<<<<

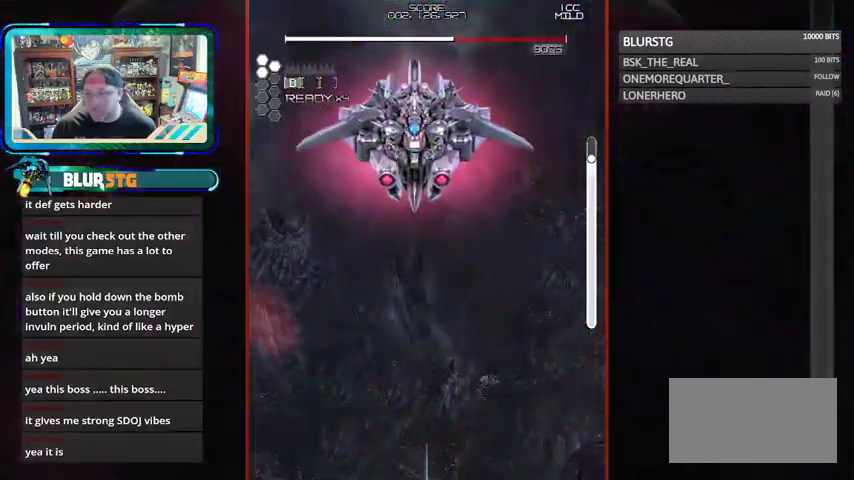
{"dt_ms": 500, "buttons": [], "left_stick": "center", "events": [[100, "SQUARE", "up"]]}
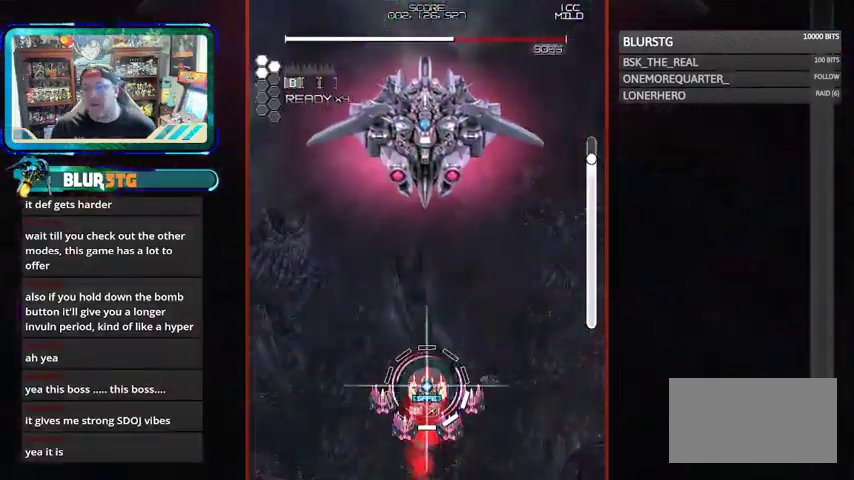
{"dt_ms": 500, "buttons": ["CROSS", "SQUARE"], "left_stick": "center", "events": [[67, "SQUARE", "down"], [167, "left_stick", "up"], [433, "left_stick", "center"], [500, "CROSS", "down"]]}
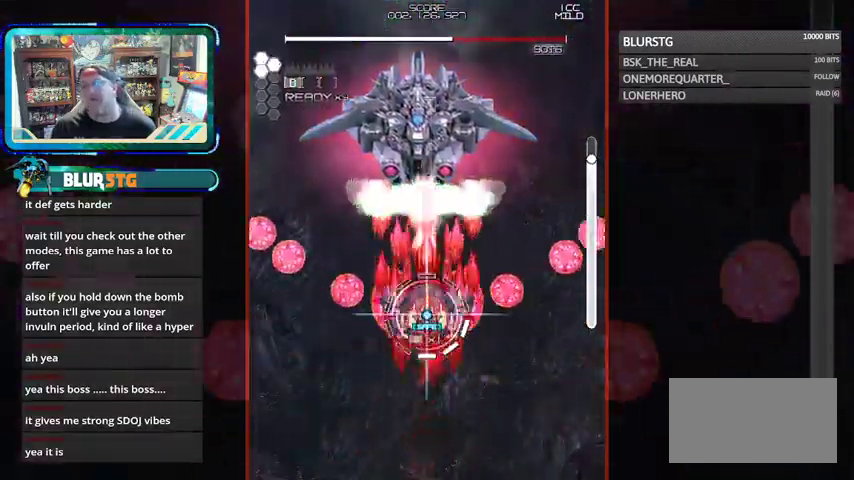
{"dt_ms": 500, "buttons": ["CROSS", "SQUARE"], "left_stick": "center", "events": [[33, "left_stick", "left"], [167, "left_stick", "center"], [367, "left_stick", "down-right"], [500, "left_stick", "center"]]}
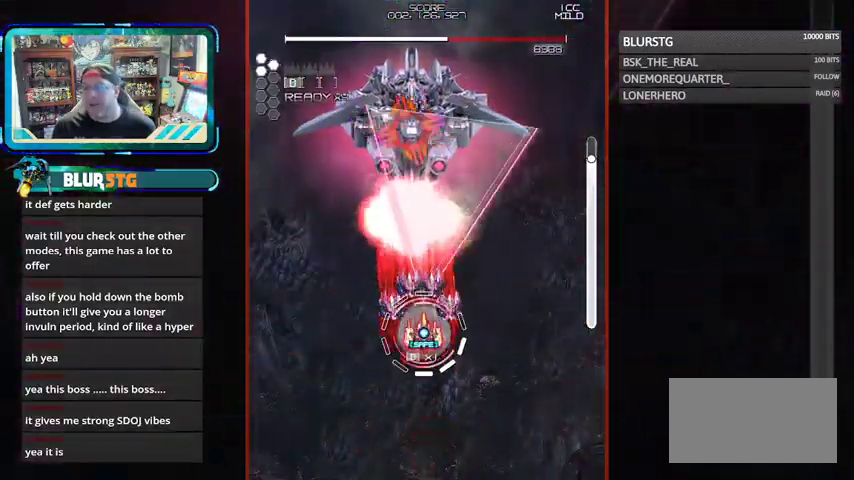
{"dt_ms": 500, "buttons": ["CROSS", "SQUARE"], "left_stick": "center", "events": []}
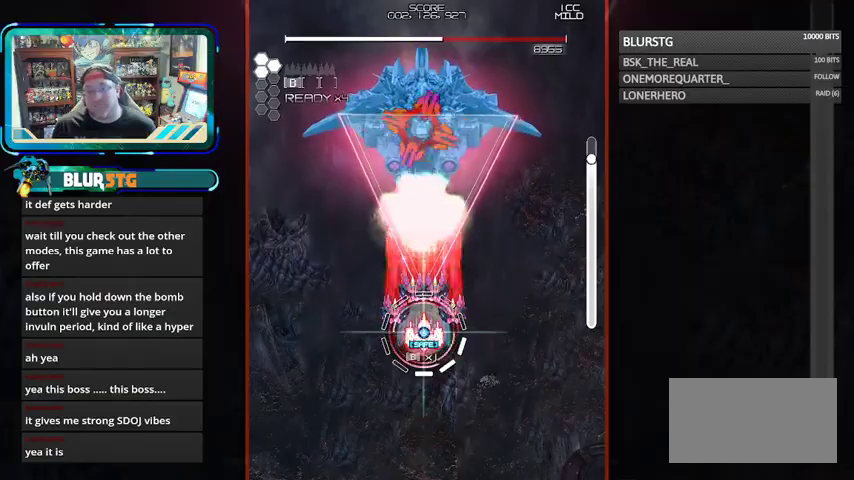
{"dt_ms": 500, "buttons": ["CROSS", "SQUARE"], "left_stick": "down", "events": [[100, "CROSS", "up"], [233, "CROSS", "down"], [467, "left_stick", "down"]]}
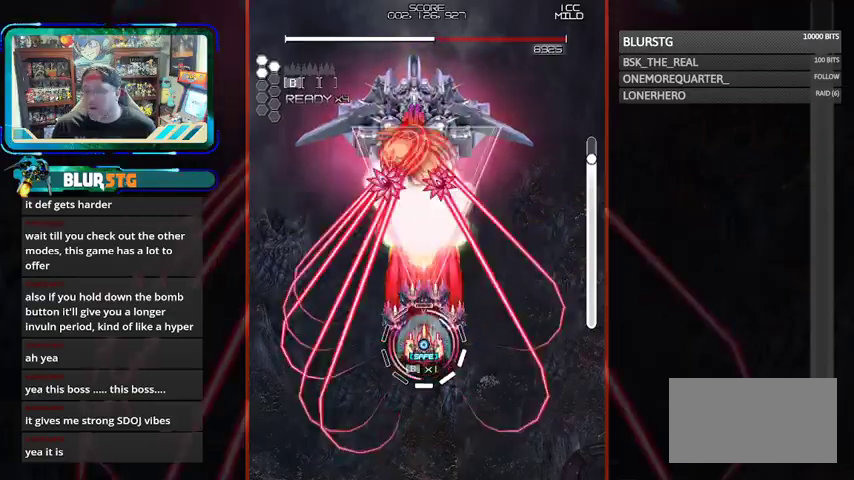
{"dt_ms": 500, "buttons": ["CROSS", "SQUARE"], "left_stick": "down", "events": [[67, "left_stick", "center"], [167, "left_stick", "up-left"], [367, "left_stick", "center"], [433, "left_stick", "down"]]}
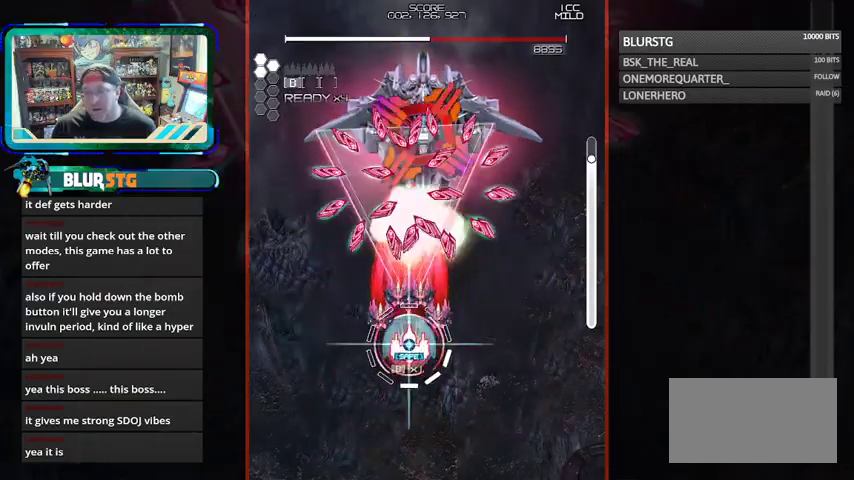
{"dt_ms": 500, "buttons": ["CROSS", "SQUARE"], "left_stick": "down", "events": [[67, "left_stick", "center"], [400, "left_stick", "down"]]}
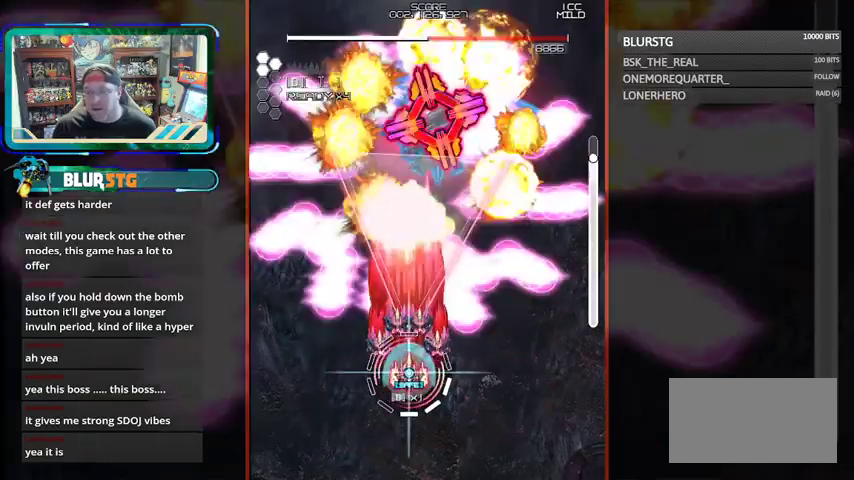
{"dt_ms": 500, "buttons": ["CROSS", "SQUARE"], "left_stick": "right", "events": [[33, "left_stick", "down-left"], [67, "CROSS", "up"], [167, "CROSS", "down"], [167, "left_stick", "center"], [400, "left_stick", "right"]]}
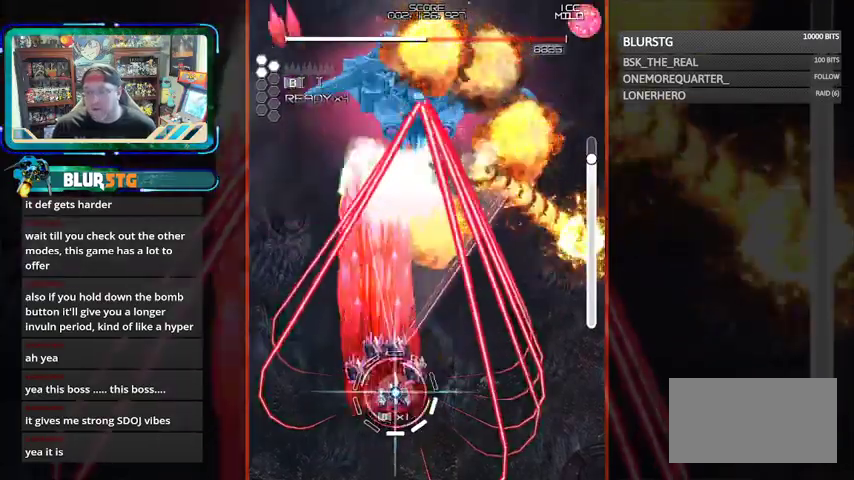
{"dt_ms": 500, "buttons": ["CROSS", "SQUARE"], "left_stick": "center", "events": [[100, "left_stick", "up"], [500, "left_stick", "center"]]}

>>>>

### Activity
In the entries above, work out how many lines contain the string "right", and give only that number.

### Exercise output
2